Using the listing below, show all lines that hold the word "round".

────────────────────────────────────────

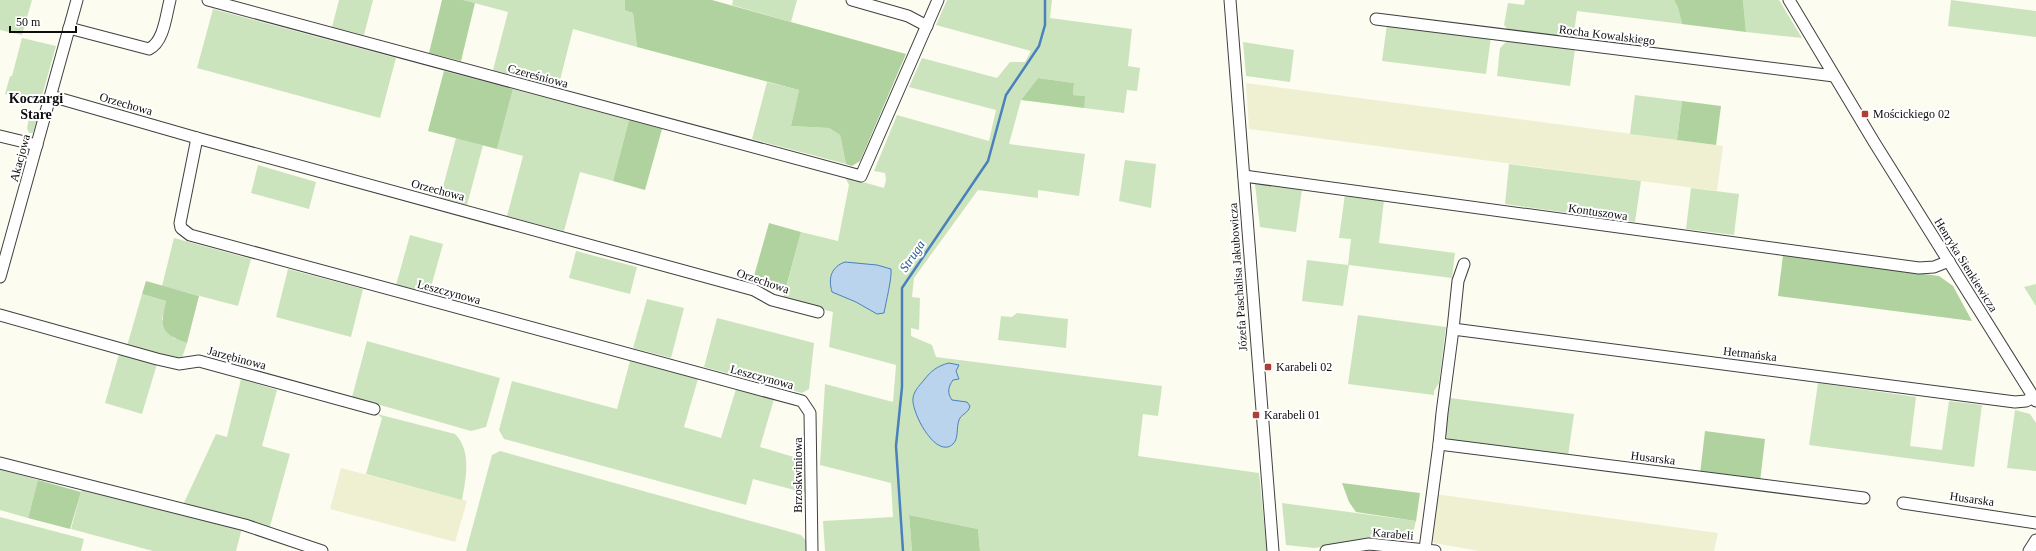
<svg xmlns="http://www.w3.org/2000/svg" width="2036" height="551" font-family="Georgia,serif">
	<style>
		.farmland { fill: #eff0d2 }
		.green { fill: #cce4bd }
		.forest { fill: #afd29e }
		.water { fill: #bad4ee; stroke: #4a80bc }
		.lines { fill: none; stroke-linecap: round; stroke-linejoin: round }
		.stream { stroke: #4a80bc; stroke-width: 2.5 }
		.minor-casing { stroke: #404040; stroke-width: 13 }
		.minor { stroke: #fff; stroke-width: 11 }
		.poi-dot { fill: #ac4036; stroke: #fff; stroke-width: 1.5 }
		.labels { text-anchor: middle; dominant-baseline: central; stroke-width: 4; stroke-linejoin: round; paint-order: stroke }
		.street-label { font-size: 12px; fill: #0d0d0d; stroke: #fff }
		.poi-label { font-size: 12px; fill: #0d0d0d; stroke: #fff; text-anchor: start }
		.water-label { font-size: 13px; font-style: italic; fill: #265490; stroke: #fff }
		.quarter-label { font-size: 14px; font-weight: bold; fill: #0d0d0d; stroke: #fff }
	</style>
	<rect width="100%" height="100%" fill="#fdfcf0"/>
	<g class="farmland">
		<polygon points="1246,83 1723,146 1717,191 1249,129"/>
		<polygon points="341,468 467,501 455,542 330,509"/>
		<polygon points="1435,494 1718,533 1714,551 1479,551 1434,543 1430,536"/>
	</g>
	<g class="green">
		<polygon points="0,0 32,0 22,35 0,30"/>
		<polygon points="339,0 373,0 364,35 332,27"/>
		<polygon points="463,0 625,0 626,10 633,13 637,47 573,29 558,88 493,70 508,12"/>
		<polygon points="733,0 797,0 791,22 732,5"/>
		<polygon points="947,0 1052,0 1050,18 1132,29 1128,66 1140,68 1137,91 1127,90 1124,113 1084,108 1084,96 1073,95 1074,83 1038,78 1021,100 1009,144 1085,154 1079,196 1038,190 1038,198 978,190 914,278 912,297 920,298 919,330 911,328 911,336 932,345 936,357 1162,386 1158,416 1143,414 1138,456 1259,473 1267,551 980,551 978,529 909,515 912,551 825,551 823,521 893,517 891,483 820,465 825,384 893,402 896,365 829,347 833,312 783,299 801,232 838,241 849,185 845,177 884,188 886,180 885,173 874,171 897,115 989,141 996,110 909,87 922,58 997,78 1010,62 1025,62 1031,51 936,25"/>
		<polygon points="1525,0 1674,0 1678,8 1682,24 1577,11 1573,40 1510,32 1504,25 1508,3 1524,5"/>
		<polygon points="1743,0 1779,0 1802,38 1746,32"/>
		<polygon points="1951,0 2036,11 2036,37 1948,26"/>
		<polygon points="213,9 396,58 380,118 197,68"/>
		<polygon points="1387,24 1491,37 1486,74 1382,61"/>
		<polygon points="22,38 56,46 40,103 5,94 10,76 12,76"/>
		<polygon points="1508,40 1575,49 1570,86 1497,76 1500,48"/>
		<polygon points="1243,42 1294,50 1290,82 1246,76"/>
		<polygon points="767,82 799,90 791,126 829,128 840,135 846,164 752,139"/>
		<polygon points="513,89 629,120 613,181 580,172 564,231 507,216 523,156 497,149"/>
		<polygon points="1635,95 1682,101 1677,140 1630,134"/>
		<polygon points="34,115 38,117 33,133 29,133 27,128 29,118"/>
		<polygon points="456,138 483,145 467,205 440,198"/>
		<polygon points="1125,160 1156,164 1151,208 1119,201"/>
		<polygon points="1509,164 1641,181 1635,222 1505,204"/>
		<polygon points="258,165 316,182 309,209 251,193"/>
		<polygon points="1257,183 1302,189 1296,232 1260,227 1255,184"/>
		<polygon points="1691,188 1739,194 1734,235 1686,229"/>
		<polygon points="1345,194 1384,200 1379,243 1455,253 1452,278 1349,265 1343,306 1302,301 1307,260 1348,265 1351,239 1339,238"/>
		<polygon points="410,235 443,244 429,294 396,285"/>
		<polygon points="174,238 251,259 238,306 162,286"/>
		<polygon points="576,251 637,267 630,294 569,278"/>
		<polygon points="288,269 363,289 351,337 276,317"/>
		<polygon points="2036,284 2036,306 2024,287"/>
		<polygon points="142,294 166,301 162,319 173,338 187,343 181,361 127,346"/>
		<polygon points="647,299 684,308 671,358 633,348"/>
		<polygon points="1017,313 1068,319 1066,348 998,340 1001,316 1012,317"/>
		<polygon points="1358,315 1446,327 1439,383 1434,391 1434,395 1348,384"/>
		<polygon points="717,318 814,343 809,389 802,393 704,367"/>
		<polygon points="367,341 500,378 486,427 471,431 352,397"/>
		<polygon points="119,354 157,364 142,414 105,403"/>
		<polygon points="630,361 698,379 684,427 721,438 736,389 774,399 760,447 804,460 806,493 753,479 746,505 504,439 499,430 512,381 617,409"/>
		<polygon points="241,379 277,390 262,446 290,454 269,530 182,507 216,434 227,437"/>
		<polygon points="1818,383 1916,397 1910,446 1942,450 1949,401 1982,405 1974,467 1809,445"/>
		<polygon points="1450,398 1574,414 1568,456 1449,441 1445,434"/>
		<polygon points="2015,410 2030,414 2036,423 2036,471 2007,468"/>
		<path d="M377 414 455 434C472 451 466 479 462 500L366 474 382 418Z"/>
		<polygon points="500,451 801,535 809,544 809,551 466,551 492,455"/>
		<polygon points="0,469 38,480 28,518 0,510"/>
		<polygon points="82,488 242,528 236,551 153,551 71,529"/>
		<polygon points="1282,503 1416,521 1413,532 1406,538 1366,540 1314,548 1286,545"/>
		<polygon points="0,517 84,539 81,551 0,551"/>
	</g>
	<g class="forest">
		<polygon points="442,0 463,0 475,3 461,61 429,53"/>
		<polygon points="625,0 712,0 906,54 860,161 852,166 846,164 840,135 829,128 791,126 799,90 637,47 633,13 625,10"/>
		<polygon points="1674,0 1743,0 1746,32 1682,24 1678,8"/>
		<polygon points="444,71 513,89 497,149 428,131"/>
		<polygon points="1038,78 1074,83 1073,95 1085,96 1084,108 1021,100"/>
		<polygon points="1682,101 1721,106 1716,145 1677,140"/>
		<polygon points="629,120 662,129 645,190 613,181"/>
		<polygon points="769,223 801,232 785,291 752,283"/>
		<polygon points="1783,255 1939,276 1953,286 1972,321 1778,296"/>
		<path d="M146 281 199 296 187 343C160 334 160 326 166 301L142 294Z"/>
		<polygon points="1705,431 1765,439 1760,482 1700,474"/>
		<polygon points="38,480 81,492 70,529 28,518"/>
		<polygon points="1342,483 1420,493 1416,521 1356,512 1349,502"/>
		<polygon points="909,515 978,529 980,551 912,551"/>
	</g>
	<g class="water">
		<path d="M845 262 877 265 891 269C892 278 886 302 884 313L877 314 856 302 832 292C828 278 831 267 845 262Z"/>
		<path d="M949 363 959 365 956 371 959 379 953 380C948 387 947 393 952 400L967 402 970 406C968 414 961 414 959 420 956 428 959 438 953 444 936 460 911 412 913 398 914 391 919 386 924 380 931 371 937 366 949 363Z"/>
	</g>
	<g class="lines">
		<polyline class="stream" points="903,551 896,446 902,387 902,288 988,161 1006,95 1039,46 1045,25 1045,0"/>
		<defs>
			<g id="minor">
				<polyline points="208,0 861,176 938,0"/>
				<polyline points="852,0 908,16 927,26"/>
				<polyline points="1230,0 1273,551"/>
				<polyline points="1789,0 1874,142 2036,401"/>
				<polyline points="1376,19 1834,76"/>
				<path d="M69 28 149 49C164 42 166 15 170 0"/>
				<polyline points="51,96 197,138 754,290 772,300 818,312"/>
				<polyline points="0,136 37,145"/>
				<polyline points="197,138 180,223 181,228 190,235 802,401 810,413 812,551"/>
				<polyline points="1244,176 1919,268 1934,267 1949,261"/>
				<polyline points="0,277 77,0"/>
				<polyline points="0,315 157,359 179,364 199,361 374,409"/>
				<polyline points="1453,329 1458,281 1464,264"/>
				<polyline points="1439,444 1864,498"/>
				<polyline points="0,463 245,525 322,551"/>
				<polyline points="1903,503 2036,523"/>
				<polyline points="1425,549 1439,444 1442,413 1453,329 2015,402 2026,401 2034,397"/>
				<polyline points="1326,551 1369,544 1435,551"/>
				<polyline points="2029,551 2036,540"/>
			</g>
		</defs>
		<use href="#minor" class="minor-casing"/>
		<use href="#minor" class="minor"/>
	</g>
	<g class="poi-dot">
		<rect x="1861" y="110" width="8" height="8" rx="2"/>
		<rect x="1264" y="363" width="8" height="8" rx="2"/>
		<rect x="1252" y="411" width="8" height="8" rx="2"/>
	</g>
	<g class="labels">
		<g class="street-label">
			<text transform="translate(1607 35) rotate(7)">Rocha Kowalskiego</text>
			<text transform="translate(538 76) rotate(15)">Czereśniowa</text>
			<text transform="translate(126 104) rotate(16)">Orzechowa</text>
			<text transform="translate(20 158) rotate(-75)">Akacjowa</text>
			<text transform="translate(438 190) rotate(15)">Orzechowa</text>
			<text transform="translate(1598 212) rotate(8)">Kontuszowa</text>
			<text transform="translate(1966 265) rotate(58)">Henryka Sienkiewicza</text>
			<text transform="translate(1238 277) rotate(-94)">Józefa Paschalisa Jakubowicza</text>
			<text transform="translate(763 281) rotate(19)">Orzechowa</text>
			<text transform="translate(449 292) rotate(15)">Leszczynowa</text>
			<text transform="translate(1750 354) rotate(7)">Hetmańska</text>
			<text transform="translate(237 358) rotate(15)">Jarzębinowa</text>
			<text transform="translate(762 377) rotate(15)">Leszczynowa</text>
			<text transform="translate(1653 458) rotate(7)">Husarska</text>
			<text transform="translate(798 475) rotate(-90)">Brzoskwiniowa</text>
			<text transform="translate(1972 499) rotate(8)">Husarska</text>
			<text transform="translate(1393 534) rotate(5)">Karabeli</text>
		</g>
		<g class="poi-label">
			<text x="1873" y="114">Mościckiego 02</text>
			<text x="1276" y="367">Karabeli 02</text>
			<text x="1264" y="415">Karabeli 01</text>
		</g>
		<g class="water-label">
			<text transform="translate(912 256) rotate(-56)">Struga</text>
		</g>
		<g class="quarter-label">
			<text x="36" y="98">Koczargi<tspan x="36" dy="16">Stare</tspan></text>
		</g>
	</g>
	<path d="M10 26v6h66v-6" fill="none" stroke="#0d0d0d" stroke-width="2"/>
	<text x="16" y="26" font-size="12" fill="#0d0d0d" stroke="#ffffff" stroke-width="3" paint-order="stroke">50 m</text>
</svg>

────────────────────────────────────────

Task output
		.lines { fill: none; stroke-linecap: round; stroke-linejoin: round }
		.labels { text-anchor: middle; dominant-baseline: central; stroke-width: 4; stroke-linejoin: round; paint-order: stroke }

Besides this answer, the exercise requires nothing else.